→ **TAREA A**:
Reproduce al pie de la letra el pasaje del mensaje sobre la guerra que va desde "Ha pasado casi" hasta "que nunca recuperarán.", ambos incluidos.
→ **TAREA B**:
Escribe la continuación del mensaje sobre la guerra entre la verdad y el error a partir de su última oración.

2007
Un conflicto interminable, una victoria asegurada
Junio de 2007


Mensaje de la Primera Presidencia

Un conflicto interminable, una victoria asegurada

Imagen

Ha pasado casi un siglo desde que nací, y durante la mayor parte de este tiempo ha habido guerra entre los seres humanos en una u otra parte del mundo. Nadie podrá calcular nunca los terribles sufrimientos que estas guerras han causado a escala mundial; se han perdido millones de vidas; las terribles heridas de la guerra han dejado cuerpos mutilados y mentes destruidas; familias han quedado sin padre o madre. En muchos casos, muchachos jóvenes reclutados como soldados han muerto, en tanto que los que todavía viven han ido anidando en lo más profundo de su alma un odio y un resentimiento que no los abandonará jamás. Muchas naciones han perdido riquezas que nunca recuperarán.

La devastación de la guerra parece tan innecesaria, así como ese horroroso desperdicio de vidas humanas y de recursos nacionales. Nos preguntamos: ¿Terminará algún día esta terrible y destructiva forma de tratar los desacuerdos entre los hijos y las hijas de Dios?

Pero hay otra guerra que no ha cesado desde antes de la creación del mundo y que probablemente perdurará mucho más tiempo. Se trata de una guerra que va más allá de las cuestiones de soberanía territorial o nacional. De esa guerra, Juan el revelador dice:

“Después hubo una gran batalla en el cielo: Miguel y sus ángeles luchaban contra el dragón; y luchaban el dragón y sus ángeles;

“pero no prevalecieron, ni se halló ya lugar para ellos en el cielo.

“Y fue lanzado fuera el gran dragón, la serpiente antigua, que se llama diablo y Satanás, el cual engaña al mundo entero; fue arrojado a la tierra, y sus ángeles fueron arrojados con él” (Apocalipsis 12:7–9).

La lucha continua

Esa guerra tan encarnizada, tan intensa, nunca ha cesado; es la guerra entre la verdad y el error, entre el albedrío y la compulsión, entre los que siguen a Cristo y los que lo han negado. En ese conflicto, sus enemigos se han valido de todas las estratagemas; se han entregado a la mentira y al fraude; se han valido del dinero y de la riqueza; han engañado la mente de los hombres; han asesinado y destruido y se han dedicado a todo tipo de práctica impura e impía con el fin de frustrar la obra de Cristo.

→ **DATOS DE ORIGEN**:
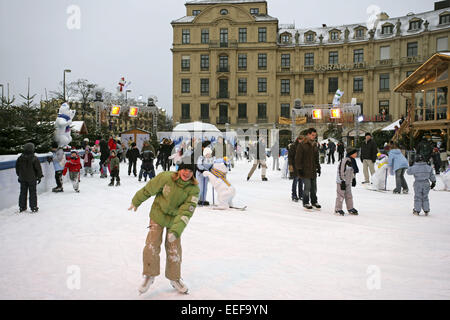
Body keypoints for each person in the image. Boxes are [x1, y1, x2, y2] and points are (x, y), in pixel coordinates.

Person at [129, 160, 200, 295]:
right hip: (158, 214)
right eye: (185, 169)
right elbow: (149, 189)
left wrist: (175, 231)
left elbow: (186, 212)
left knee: (174, 248)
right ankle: (149, 275)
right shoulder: (166, 177)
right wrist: (136, 201)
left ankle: (175, 278)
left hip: (175, 220)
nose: (187, 173)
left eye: (190, 171)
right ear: (179, 169)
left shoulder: (194, 190)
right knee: (152, 244)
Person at [295, 128, 321, 210]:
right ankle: (306, 202)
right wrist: (299, 169)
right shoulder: (302, 145)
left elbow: (316, 158)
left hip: (313, 170)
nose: (314, 137)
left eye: (315, 135)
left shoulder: (314, 145)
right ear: (308, 134)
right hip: (305, 170)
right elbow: (298, 158)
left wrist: (318, 167)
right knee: (307, 187)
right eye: (312, 135)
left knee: (314, 187)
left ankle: (314, 201)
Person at [15, 142, 43, 213]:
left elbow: (17, 168)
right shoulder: (34, 158)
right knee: (33, 193)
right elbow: (38, 168)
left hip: (23, 178)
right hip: (32, 179)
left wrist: (19, 175)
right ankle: (33, 207)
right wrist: (39, 176)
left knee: (23, 192)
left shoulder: (20, 158)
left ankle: (22, 207)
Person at [335, 147, 359, 216]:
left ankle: (350, 208)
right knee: (340, 195)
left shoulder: (353, 161)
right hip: (341, 182)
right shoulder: (345, 160)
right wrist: (342, 180)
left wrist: (353, 179)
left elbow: (353, 171)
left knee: (349, 195)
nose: (356, 154)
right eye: (355, 153)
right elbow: (341, 171)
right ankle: (338, 209)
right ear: (351, 154)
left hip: (348, 181)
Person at [288, 135, 304, 202]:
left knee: (301, 181)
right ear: (297, 139)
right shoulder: (293, 146)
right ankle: (294, 195)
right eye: (300, 139)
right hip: (295, 166)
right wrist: (290, 165)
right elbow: (290, 157)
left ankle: (301, 195)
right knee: (295, 181)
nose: (301, 140)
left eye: (302, 139)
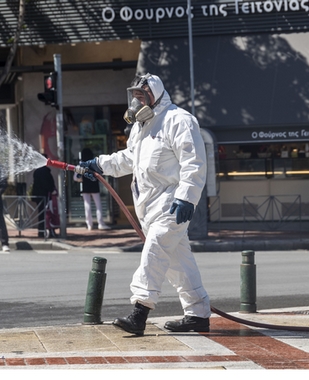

→ **RESPUESTA ESPERADA A**:
Ha pasado casi un siglo desde que nací, y durante la mayor parte de este tiempo ha habido guerra entre los seres humanos en una u otra parte del mundo. Nadie podrá calcular nunca los terribles sufrimientos que estas guerras han causado a escala mundial; se han perdido millones de vidas; las terribles heridas de la guerra han dejado cuerpos mutilados y mentes destruidas; familias han quedado sin padre o madre. En muchos casos, muchachos jóvenes reclutados como soldados han muerto, en tanto que los que todavía viven han ido anidando en lo más profundo de su alma un odio y un resentimiento que no los abandonará jamás. Muchas naciones han perdido riquezas que nunca recuperarán.

→ **RESPUESTA ESPERADA B**:
El asesinato comenzó en la tierra cuando Caín mató a Abel. En el Antiguo Testamento hay innumerables relatos de la misma contienda eterna.

Se puso de manifiesto en las viles acusaciones que se hicieron en contra del Varón de Galilea, el Cristo, que sanó a los enfermos y llenó de aliento y esperanza el corazón de los hombres, el que enseñó el Evangelio de paz. Sus enemigos, motivados por ese poder maligno, lo arrestaron, lo torturaron, lo clavaron en la cruz y lo escarnecieron. Pero por Su divino poder, venció la muerte que le infligieron sus enemigos y, por medio de Su sacrificio, brindó la salvación de la muerte a todo el género humano.

Esa guerra eterna siguió con el desmoronamiento de la obra que Él instituyó, con la corrupción que después la contaminó cuando las tinieblas cubrieron la tierra y la oscuridad las naciones (véase Isaías 60:2).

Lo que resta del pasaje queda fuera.